## TASK GOAL
Exactly as written, restate the material below from its first line through the line containing "analysis of unremarkable", and stop there.

## RECORDS PROVIDED
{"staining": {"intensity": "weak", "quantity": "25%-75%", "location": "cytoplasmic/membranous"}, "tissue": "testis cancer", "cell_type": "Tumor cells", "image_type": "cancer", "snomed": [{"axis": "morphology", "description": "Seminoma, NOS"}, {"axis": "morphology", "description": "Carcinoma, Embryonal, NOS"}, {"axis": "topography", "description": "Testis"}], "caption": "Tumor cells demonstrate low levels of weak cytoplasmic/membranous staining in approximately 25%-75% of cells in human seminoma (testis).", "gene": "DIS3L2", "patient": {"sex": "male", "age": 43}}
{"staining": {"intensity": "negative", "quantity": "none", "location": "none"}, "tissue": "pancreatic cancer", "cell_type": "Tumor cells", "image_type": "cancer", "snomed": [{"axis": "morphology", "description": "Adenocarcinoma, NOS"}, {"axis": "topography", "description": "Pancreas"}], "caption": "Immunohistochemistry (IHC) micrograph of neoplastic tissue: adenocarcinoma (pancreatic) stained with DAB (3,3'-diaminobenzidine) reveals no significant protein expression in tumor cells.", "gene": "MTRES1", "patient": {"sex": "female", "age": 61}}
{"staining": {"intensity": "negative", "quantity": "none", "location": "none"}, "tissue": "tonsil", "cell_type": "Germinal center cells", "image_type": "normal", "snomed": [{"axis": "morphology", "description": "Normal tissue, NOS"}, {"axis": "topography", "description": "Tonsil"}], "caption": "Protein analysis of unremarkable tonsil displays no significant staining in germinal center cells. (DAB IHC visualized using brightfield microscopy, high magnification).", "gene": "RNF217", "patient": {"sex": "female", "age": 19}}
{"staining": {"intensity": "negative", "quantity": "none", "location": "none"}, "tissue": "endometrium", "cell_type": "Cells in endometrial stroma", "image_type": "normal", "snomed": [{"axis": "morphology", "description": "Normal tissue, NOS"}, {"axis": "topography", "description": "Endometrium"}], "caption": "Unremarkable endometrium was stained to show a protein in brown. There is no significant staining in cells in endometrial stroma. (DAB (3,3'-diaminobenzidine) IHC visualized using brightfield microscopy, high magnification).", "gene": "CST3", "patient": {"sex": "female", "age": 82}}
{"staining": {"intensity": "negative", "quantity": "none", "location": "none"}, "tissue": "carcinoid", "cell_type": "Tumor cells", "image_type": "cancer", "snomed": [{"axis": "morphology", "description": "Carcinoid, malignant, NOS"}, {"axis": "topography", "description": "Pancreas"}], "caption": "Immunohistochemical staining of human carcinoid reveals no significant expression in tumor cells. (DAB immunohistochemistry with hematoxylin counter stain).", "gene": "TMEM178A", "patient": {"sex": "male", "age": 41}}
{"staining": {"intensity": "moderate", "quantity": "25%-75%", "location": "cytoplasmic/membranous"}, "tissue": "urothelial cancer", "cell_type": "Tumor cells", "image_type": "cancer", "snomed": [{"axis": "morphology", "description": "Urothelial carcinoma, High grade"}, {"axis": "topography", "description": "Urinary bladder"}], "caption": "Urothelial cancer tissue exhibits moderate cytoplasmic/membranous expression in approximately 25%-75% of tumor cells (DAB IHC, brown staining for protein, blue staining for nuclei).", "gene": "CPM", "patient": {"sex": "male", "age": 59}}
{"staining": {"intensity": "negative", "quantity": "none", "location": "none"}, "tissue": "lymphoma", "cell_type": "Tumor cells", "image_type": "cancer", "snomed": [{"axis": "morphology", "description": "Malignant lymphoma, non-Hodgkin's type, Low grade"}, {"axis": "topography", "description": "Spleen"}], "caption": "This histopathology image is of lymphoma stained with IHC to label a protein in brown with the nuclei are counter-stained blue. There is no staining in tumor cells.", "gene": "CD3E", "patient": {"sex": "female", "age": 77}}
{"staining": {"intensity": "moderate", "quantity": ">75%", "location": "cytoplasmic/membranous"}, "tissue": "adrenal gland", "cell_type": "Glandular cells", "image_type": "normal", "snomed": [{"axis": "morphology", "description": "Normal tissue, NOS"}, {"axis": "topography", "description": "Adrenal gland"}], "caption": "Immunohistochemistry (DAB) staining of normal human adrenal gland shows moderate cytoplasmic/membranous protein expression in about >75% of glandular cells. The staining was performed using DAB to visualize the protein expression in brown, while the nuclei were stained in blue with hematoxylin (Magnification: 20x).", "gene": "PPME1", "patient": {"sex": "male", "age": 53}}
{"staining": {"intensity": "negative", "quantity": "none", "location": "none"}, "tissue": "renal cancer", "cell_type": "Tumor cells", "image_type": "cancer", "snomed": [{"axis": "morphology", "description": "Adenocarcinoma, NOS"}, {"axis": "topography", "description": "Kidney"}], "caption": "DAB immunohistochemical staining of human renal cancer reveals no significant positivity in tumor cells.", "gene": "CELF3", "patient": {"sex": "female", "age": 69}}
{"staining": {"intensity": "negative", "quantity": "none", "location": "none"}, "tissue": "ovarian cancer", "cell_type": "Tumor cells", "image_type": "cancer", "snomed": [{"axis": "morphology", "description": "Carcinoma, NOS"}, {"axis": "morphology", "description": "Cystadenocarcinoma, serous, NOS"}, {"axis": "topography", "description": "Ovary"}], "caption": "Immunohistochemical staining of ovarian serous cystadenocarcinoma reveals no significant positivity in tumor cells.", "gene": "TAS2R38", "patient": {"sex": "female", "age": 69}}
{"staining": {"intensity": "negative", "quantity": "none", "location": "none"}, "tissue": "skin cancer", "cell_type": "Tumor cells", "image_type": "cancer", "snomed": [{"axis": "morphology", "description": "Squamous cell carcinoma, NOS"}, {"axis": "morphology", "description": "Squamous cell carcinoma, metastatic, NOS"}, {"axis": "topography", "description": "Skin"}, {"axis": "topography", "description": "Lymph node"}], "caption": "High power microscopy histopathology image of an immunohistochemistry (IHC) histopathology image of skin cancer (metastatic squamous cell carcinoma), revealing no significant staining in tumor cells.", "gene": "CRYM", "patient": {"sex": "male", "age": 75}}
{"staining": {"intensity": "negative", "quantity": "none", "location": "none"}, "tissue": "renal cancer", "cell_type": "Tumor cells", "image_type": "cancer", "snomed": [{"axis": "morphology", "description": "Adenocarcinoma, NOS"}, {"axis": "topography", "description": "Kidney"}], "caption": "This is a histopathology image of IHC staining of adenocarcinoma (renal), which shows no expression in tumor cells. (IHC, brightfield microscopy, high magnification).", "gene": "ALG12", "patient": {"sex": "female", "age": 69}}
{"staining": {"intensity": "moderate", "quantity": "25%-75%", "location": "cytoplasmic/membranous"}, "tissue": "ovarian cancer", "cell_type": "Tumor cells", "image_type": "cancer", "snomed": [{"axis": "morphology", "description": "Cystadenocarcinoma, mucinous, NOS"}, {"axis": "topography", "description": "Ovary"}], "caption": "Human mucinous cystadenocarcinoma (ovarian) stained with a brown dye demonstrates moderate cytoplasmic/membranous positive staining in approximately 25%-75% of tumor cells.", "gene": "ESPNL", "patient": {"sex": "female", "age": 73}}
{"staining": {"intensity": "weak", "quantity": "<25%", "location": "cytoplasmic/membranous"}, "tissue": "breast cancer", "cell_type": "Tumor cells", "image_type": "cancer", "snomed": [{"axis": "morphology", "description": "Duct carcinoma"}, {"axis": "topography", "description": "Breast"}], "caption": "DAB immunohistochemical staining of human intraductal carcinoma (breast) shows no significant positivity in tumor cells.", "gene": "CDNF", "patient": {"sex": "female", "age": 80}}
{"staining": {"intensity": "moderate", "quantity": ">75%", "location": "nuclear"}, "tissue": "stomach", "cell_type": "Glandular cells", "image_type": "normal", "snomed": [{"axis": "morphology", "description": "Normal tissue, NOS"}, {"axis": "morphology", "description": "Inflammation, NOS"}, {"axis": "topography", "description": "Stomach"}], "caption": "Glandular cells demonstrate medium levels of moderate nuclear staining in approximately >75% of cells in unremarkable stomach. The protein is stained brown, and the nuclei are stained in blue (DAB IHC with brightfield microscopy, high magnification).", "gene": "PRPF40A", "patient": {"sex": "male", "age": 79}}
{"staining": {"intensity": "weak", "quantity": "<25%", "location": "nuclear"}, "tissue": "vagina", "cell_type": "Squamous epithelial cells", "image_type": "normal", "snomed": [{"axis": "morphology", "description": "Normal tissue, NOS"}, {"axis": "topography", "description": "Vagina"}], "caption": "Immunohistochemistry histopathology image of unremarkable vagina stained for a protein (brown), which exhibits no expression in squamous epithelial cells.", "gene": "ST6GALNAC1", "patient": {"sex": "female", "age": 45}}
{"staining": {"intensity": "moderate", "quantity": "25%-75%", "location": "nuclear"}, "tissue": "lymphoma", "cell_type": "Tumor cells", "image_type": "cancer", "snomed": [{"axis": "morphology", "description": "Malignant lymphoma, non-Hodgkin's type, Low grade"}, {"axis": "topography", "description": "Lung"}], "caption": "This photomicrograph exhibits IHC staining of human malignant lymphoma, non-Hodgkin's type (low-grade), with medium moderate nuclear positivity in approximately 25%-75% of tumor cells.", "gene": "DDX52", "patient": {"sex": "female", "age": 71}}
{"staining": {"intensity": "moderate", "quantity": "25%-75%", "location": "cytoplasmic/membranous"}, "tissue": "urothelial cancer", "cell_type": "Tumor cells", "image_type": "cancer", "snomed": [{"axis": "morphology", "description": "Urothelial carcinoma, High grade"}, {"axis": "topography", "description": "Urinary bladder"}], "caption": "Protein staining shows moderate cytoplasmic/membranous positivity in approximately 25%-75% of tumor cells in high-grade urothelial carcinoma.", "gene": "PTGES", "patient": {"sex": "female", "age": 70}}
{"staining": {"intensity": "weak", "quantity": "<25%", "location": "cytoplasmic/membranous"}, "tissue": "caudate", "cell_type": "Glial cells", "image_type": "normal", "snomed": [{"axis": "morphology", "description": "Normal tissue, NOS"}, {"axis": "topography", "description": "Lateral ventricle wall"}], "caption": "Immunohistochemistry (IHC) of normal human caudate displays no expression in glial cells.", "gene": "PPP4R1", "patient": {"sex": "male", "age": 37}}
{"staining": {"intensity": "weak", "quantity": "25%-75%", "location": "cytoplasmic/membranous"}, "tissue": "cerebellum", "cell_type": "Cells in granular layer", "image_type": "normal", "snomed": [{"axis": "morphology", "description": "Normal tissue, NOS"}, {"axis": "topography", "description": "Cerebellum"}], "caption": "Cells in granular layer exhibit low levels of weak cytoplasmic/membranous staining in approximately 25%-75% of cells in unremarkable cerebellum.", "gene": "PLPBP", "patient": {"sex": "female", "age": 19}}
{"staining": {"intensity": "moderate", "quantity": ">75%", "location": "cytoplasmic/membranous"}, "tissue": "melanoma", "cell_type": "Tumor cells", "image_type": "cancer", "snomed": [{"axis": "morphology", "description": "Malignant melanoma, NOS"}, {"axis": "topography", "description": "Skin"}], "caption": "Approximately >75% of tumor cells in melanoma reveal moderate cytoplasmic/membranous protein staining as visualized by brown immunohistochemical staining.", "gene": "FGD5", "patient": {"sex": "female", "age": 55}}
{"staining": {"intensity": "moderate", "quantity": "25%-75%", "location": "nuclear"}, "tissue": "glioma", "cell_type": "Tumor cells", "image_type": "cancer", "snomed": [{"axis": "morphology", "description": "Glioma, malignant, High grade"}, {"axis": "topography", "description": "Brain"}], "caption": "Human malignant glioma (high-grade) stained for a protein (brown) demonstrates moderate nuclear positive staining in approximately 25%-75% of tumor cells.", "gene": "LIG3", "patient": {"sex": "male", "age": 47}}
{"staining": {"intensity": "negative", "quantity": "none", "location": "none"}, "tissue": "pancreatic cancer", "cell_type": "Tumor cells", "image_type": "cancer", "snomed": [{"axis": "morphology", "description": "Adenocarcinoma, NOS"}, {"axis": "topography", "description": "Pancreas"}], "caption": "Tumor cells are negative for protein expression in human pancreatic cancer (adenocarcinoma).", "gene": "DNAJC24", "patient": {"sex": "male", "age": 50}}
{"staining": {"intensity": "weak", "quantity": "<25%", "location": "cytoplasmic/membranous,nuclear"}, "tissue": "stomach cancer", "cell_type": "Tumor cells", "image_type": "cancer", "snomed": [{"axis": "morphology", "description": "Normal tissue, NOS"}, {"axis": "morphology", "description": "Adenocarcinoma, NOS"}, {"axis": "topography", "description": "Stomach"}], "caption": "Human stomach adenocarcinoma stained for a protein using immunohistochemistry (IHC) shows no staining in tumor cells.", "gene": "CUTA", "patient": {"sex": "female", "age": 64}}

## WRITTEN REPLY
{"staining": {"intensity": "weak", "quantity": "25%-75%", "location": "cytoplasmic/membranous"}, "tissue": "testis cancer", "cell_type": "Tumor cells", "image_type": "cancer", "snomed": [{"axis": "morphology", "description": "Seminoma, NOS"}, {"axis": "morphology", "description": "Carcinoma, Embryonal, NOS"}, {"axis": "topography", "description": "Testis"}], "caption": "Tumor cells demonstrate low levels of weak cytoplasmic/membranous staining in approximately 25%-75% of cells in human seminoma (testis).", "gene": "DIS3L2", "patient": {"sex": "male", "age": 43}}
{"staining": {"intensity": "negative", "quantity": "none", "location": "none"}, "tissue": "pancreatic cancer", "cell_type": "Tumor cells", "image_type": "cancer", "snomed": [{"axis": "morphology", "description": "Adenocarcinoma, NOS"}, {"axis": "topography", "description": "Pancreas"}], "caption": "Immunohistochemistry (IHC) micrograph of neoplastic tissue: adenocarcinoma (pancreatic) stained with DAB (3,3'-diaminobenzidine) reveals no significant protein expression in tumor cells.", "gene": "MTRES1", "patient": {"sex": "female", "age": 61}}
{"staining": {"intensity": "negative", "quantity": "none", "location": "none"}, "tissue": "tonsil", "cell_type": "Germinal center cells", "image_type": "normal", "snomed": [{"axis": "morphology", "description": "Normal tissue, NOS"}, {"axis": "topography", "description": "Tonsil"}], "caption": "Protein analysis of unremarkable tonsil displays no significant staining in germinal center cells. (DAB IHC visualized using brightfield microscopy, high magnification).", "gene": "RNF217", "patient": {"sex": "female", "age": 19}}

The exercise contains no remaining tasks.